- [What you should do]: Please reproduce the data exactly and omit the pictures.

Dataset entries
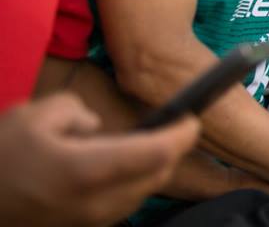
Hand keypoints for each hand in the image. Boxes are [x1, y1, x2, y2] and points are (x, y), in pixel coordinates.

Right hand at [0, 92, 199, 226]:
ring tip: (142, 145)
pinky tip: (116, 167)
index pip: (158, 153)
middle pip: (157, 176)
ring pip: (142, 194)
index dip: (183, 134)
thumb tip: (95, 127)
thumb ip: (76, 110)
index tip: (192, 118)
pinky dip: (131, 184)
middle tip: (173, 128)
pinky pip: (122, 206)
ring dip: (151, 169)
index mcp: (88, 170)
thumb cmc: (0, 156)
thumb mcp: (34, 115)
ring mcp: (90, 222)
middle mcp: (96, 203)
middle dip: (171, 151)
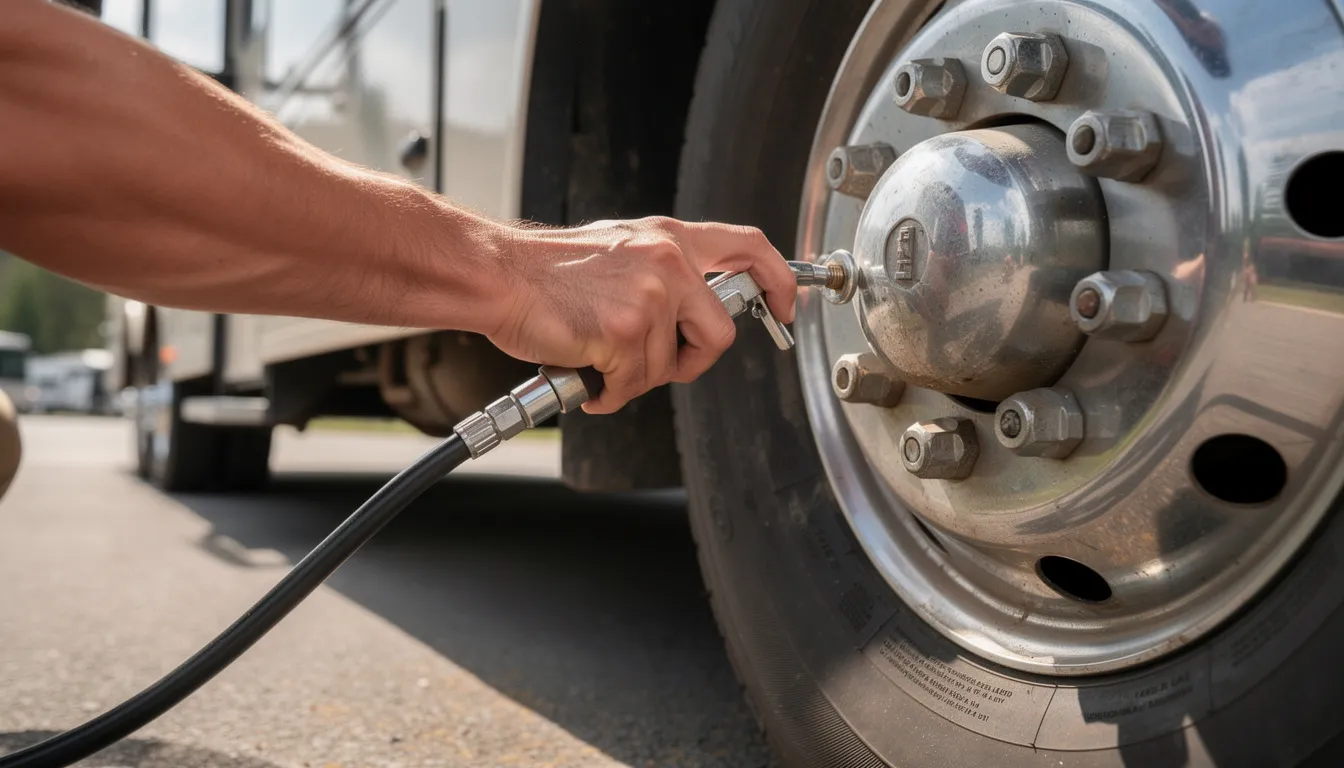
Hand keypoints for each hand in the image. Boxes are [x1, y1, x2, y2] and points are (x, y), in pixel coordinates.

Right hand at [486, 216, 795, 413]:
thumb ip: (663, 272)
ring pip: (669, 368)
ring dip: (634, 378)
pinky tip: (587, 375)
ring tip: (600, 360)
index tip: (784, 309)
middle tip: (656, 364)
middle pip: (720, 333)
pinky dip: (609, 392)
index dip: (779, 284)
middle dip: (692, 361)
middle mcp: (668, 261)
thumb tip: (692, 313)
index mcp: (670, 238)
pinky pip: (633, 385)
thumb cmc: (548, 273)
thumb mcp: (619, 250)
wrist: (500, 276)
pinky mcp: (625, 331)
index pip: (750, 249)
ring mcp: (650, 296)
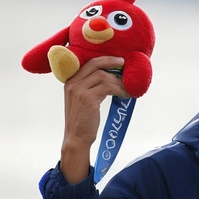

- [Answer box]:
Hand keypoints for each hand in the image. Boxes are [x1, y1, x2, y2] and points are (x, y), in pixel coordinates.

Right hand at [0, 92, 199, 226]:
ring tip: (142, 145)
pinky tip: (116, 167)
index pip: (158, 153)
middle pip: (157, 176)
ring pip: (142, 194)
index dip: (183, 134)
thumb tip: (95, 127)
thumb ip: (76, 110)
index tip: (192, 118)
pinky dip: (131, 184)
middle tip: (173, 128)
pinky pip: (122, 206)
ring dip: (151, 169)
index mcp: (88, 170)
thumb cmc: (0, 156)
thumb mcp: (34, 115)
ring mcp: (90, 222)
middle mcp: (96, 203)
middle dip: (171, 151)
Hand keypoints for each hand in the image. Boxes are [x1, y1, x2, y2] and points are (x, y), in pixel coordinates.

Right hand at [486, 216, 795, 413]:
thumb ip: (663, 272)
ring pip: (669, 368)
ring dip: (634, 378)
pinky tip: (587, 375)
ring tip: (600, 360)
index tip: (784, 309)
middle tip: (656, 364)
middle pip: (720, 333)
pinky dip: (609, 392)
index dip: (779, 284)
middle dip: (692, 361)
middle mcp: (668, 261)
thumb tip: (692, 313)
index mcp: (670, 238)
pinky pip: (633, 385)
thumb cmc: (548, 273)
thumb mcp: (619, 250)
wrist: (500, 276)
pinky mcp: (625, 331)
index pip: (750, 249)
ring mcp: (650, 296)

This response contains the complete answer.